Dickerson is the owner of a thirty-one-acre tract of land located within the city of Troy. Peter's Creek runs along the northern boundary of Dickerson's property. In the early 1970s, the city dredged and cleaned the creek and built a levee along its banks to prevent flooding.
In 1982, the Federal Emergency Management Agency (“FEMA”) issued a preliminary Flood Insurance Rate Map for Troy. This preliminary map classified all of Dickerson's lower land, except for the western one-fourth, as being within “Flood Zone A,” meaning that the property would be subject to flooding in a one-hundred-year storm, which would require any buildings constructed on it to be covered by flood insurance. Troy's Service Director, Arthur Haddad, challenged the 1982 preliminary map. As a result, FEMA issued a revised final draft of the Flood Insurance Rate Map, removing all of Dickerson's property from the Flood Zone A classification, except for a portion represented by a “bubble” on the map, which was contiguous to Peter's Creek on the northern boundary of the property.
In 1992, Dickerson began developing the property as a residential neighborhood, known as the Pleasant View Estates Subdivision. Dickerson hired Klockner, a licensed civil engineer and registered surveyor, to perform services for him with respect to the development. In early 1992 or late 1993, Dickerson asked Klockner how many lots in his proposed development would require flood insurance. According to Dickerson and his wife Glenna, Klockner told them that only “two or three” or “three or four” of the lots would require flood insurance. According to Klockner, however, he told Dickerson, “I don't know. I would guess five or more” lots would require flood insurance.

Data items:

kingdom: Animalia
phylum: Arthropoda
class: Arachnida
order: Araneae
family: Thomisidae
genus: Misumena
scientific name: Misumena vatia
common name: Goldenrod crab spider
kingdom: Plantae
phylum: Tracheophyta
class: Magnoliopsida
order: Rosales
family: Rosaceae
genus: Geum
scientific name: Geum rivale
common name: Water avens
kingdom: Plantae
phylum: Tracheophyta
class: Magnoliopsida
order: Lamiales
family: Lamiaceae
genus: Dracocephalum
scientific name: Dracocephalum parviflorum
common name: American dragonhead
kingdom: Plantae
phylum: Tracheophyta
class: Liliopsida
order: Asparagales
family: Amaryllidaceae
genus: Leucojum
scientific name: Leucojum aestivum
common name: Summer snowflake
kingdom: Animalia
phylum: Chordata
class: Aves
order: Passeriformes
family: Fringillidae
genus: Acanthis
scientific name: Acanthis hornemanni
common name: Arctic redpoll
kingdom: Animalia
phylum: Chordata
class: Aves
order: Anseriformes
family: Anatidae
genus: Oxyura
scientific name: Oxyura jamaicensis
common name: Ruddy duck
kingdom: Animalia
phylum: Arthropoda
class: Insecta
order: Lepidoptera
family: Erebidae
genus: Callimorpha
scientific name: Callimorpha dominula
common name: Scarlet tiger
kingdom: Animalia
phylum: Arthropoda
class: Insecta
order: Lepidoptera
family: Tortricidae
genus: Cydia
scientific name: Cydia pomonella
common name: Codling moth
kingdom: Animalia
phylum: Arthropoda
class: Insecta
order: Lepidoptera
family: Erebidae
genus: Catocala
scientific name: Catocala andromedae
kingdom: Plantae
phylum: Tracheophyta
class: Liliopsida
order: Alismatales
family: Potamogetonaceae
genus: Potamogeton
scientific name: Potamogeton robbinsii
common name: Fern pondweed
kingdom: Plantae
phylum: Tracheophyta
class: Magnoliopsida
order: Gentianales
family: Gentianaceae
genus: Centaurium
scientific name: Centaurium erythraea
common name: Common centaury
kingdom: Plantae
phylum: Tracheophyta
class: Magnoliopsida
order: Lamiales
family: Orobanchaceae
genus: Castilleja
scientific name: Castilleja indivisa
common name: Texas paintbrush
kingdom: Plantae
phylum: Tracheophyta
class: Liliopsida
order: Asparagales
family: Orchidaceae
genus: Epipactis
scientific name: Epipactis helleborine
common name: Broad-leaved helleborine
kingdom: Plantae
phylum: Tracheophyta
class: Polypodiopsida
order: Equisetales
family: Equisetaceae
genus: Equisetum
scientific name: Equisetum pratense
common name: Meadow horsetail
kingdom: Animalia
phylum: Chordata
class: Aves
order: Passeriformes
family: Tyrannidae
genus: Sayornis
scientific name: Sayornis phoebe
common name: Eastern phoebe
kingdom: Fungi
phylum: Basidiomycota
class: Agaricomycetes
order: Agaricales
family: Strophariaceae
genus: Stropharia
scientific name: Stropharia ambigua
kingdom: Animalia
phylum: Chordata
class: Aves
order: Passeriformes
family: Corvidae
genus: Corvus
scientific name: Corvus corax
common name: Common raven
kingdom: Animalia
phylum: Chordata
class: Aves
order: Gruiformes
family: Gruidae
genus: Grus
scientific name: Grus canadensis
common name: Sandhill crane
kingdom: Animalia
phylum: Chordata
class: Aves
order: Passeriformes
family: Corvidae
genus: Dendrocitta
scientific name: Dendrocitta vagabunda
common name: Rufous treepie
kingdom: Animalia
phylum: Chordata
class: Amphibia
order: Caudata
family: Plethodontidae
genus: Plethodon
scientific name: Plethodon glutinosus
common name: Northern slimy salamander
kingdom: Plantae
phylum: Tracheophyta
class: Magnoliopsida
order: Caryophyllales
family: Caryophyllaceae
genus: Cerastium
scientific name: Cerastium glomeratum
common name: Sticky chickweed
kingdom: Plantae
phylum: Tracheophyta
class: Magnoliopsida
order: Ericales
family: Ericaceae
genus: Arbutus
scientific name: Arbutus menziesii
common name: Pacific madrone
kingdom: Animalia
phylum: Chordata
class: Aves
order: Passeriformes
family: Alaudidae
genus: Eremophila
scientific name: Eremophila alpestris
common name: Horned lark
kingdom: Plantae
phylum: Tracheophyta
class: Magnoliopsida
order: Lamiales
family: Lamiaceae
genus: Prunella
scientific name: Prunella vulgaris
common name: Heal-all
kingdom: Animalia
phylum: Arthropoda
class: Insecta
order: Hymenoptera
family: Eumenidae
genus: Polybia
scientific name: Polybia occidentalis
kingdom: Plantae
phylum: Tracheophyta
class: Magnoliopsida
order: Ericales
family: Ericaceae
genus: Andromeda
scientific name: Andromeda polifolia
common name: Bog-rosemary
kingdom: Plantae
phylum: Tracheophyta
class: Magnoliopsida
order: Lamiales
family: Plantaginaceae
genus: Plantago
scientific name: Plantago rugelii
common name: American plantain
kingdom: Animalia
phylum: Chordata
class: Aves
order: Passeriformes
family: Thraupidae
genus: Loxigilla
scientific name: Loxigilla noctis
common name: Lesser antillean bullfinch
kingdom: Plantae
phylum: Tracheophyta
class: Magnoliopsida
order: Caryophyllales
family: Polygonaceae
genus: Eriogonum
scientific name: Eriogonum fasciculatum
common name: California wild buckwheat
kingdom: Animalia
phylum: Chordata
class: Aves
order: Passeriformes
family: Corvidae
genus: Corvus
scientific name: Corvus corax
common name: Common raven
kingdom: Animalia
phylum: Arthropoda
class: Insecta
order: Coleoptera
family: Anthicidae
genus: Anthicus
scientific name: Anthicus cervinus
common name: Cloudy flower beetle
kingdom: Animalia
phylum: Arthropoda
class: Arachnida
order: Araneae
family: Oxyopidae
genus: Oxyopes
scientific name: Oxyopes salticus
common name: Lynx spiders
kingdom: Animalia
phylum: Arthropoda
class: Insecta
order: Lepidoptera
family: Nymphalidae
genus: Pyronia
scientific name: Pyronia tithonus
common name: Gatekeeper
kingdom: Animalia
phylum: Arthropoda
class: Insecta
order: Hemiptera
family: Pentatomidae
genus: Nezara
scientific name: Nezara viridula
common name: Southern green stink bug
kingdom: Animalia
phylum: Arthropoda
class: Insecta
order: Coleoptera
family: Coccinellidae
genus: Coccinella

TASKS FOR THIS EXERCISE:
- 1) In the passage about the flood zone, what did the city build along the banks of Peter's Creek in the early 1970s?
- 2) Recast the records from the line containing "scientific name: Dracocephalum parviflorum" down through the line containing "genus: Acanthis" as a two-column CSV with the columns field and value. Give one row per line, put each part in its own quoted field, and turn any line breaks into spaces.

SOLUTIONS TO THE PROBLEMS:
- 1) A levee to prevent flooding.

- 2)
field,value
"scientific name:","Dracocephalum parviflorum"
"common name:","American dragonhead"
"kingdom:","Plantae"
"phylum:","Tracheophyta"
"class:","Liliopsida"
"order:","Asparagales"
"family:","Amaryllidaceae"
"genus:","Leucojum"
"scientific name:","Leucojum aestivum"
"common name:","Summer snowflake"
"kingdom:","Animalia"
"phylum:","Chordata"
"class:","Aves"
"order:","Passeriformes"
"family:","Fringillidae"
"genus:","Acanthis"